→ **Directions**:
No pictures should be carried over. Output all other parts of the entries verbatim.

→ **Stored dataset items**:
>>>>

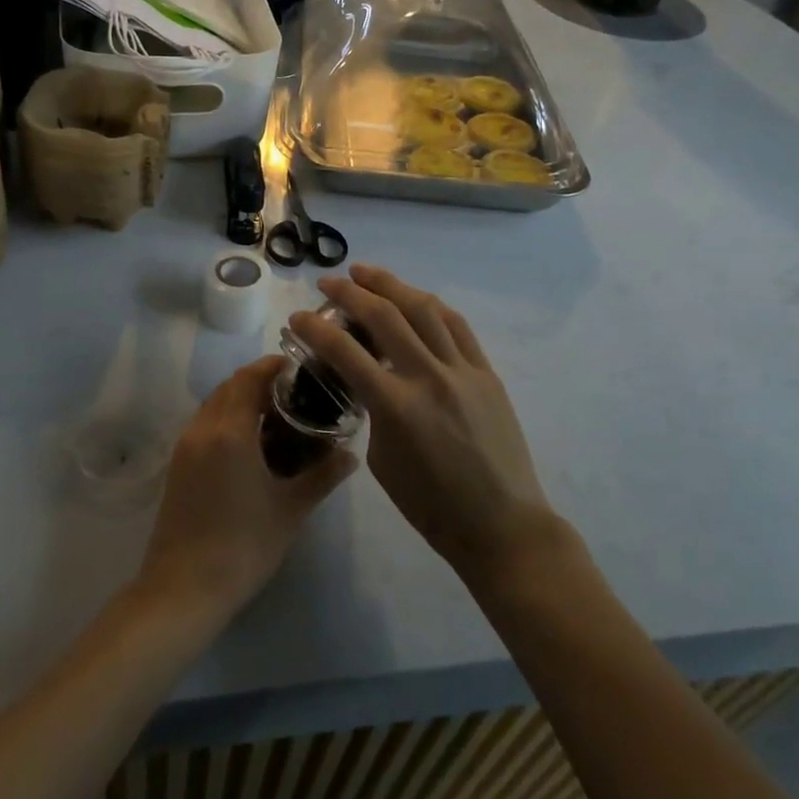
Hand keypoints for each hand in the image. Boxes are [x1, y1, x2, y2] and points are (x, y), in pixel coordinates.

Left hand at [137, 357, 355, 617]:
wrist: (183, 588)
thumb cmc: (243, 546)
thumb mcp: (290, 510)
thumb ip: (322, 476)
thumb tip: (350, 454)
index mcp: (230, 431)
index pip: (250, 378)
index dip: (273, 366)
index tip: (298, 368)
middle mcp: (202, 428)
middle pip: (229, 386)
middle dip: (259, 380)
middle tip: (293, 392)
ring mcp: (184, 446)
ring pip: (214, 404)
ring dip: (240, 398)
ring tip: (274, 415)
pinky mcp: (177, 464)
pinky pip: (204, 423)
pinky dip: (225, 417)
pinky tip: (249, 443)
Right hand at [292, 266, 561, 581]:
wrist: (501, 524)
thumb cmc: (432, 506)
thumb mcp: (382, 460)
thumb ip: (373, 412)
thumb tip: (370, 383)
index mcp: (396, 406)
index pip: (345, 352)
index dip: (315, 328)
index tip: (297, 316)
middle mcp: (429, 377)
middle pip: (385, 315)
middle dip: (351, 291)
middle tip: (329, 281)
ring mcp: (463, 371)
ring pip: (424, 309)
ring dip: (392, 285)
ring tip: (367, 274)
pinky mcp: (486, 373)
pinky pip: (457, 326)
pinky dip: (430, 306)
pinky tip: (414, 298)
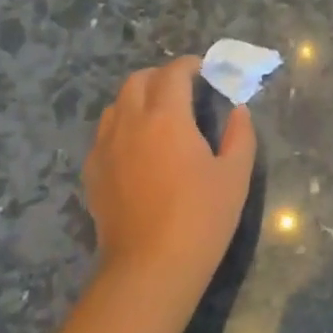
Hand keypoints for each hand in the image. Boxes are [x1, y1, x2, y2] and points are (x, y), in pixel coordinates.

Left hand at [83, 57, 256, 304]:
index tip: (202, 70)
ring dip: (137, 99)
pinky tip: (137, 149)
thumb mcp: (235, 177)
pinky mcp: (93, 171)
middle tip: (182, 90)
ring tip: (158, 116)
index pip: (173, 74)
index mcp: (166, 117)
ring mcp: (105, 147)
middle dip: (160, 77)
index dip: (188, 66)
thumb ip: (239, 136)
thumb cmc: (201, 219)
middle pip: (137, 81)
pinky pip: (104, 134)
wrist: (150, 266)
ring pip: (116, 105)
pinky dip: (122, 127)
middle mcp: (130, 122)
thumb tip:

<<<<

→ **Answer section**:
Hand keypoints for each hand in the image. Boxes are [x1, y1, x2, y2] and points are (x, y), in pixel coordinates.

Left hand at [137, 357, 355, 617]:
wrist: (183, 588)
thumb cmc: (243, 546)
thumb mcp: (290, 510)
thumb ip: (322, 476)
thumb tip: (350, 454)
index mcp: (230, 431)
index pip: (250, 378)
index dip: (273, 366)
index tip: (298, 368)
middle mcp: (202, 428)
middle pip: (229, 386)
middle dip: (259, 380)
middle tip: (293, 392)
ring mcp: (184, 446)
ring pip: (214, 404)
ring dip: (240, 398)
ring tip: (274, 415)
pinky mcp: (177, 464)
pinky pip: (204, 423)
pinky dip: (225, 417)
pinky tip: (249, 443)
Right hand at [292, 266, 561, 581]:
wrist: (501, 524)
thumb cmc: (432, 506)
thumb mcp: (382, 460)
thumb ip: (373, 412)
thumb tip: (370, 383)
index mcp: (396, 406)
index pip: (345, 352)
index dip: (315, 328)
index tip: (297, 316)
middle mcp: (429, 377)
middle pip: (385, 315)
middle dip: (351, 291)
middle tip: (329, 281)
ring mcp: (463, 371)
ring pip: (424, 309)
ring dip: (392, 285)
ring tip: (367, 274)
pinky mcp: (486, 373)
pinky pip: (457, 326)
pinky dip: (430, 306)
pinky tip: (414, 298)
Hand keypoints for each hand in the image. Boxes are [x1, y1, x2, y2] and points are (x, y), in pixel coordinates.

Left hand at [83, 57, 256, 304]:
index tip: (202, 70)
ring dip: (137, 99)
pinky tip: (137, 149)
thumb mcp: (235, 177)
pinky mcp: (93, 171)
middle tip: (182, 90)
ring tip: (158, 116)
index pip: (173, 74)
index mcp: (166, 117)
ring mcp: (105, 147)
middle dip: (160, 77)
index dip: (188, 66)
thumb ip: (239, 136)
thumb cmc: (201, 219)
middle pip: (137, 81)
pinky pip: (104, 134)
wrist: (150, 266)
ring pip: (116, 105)
pinky dip: (122, 127)
middle mcp: (130, 122)
thumb tip:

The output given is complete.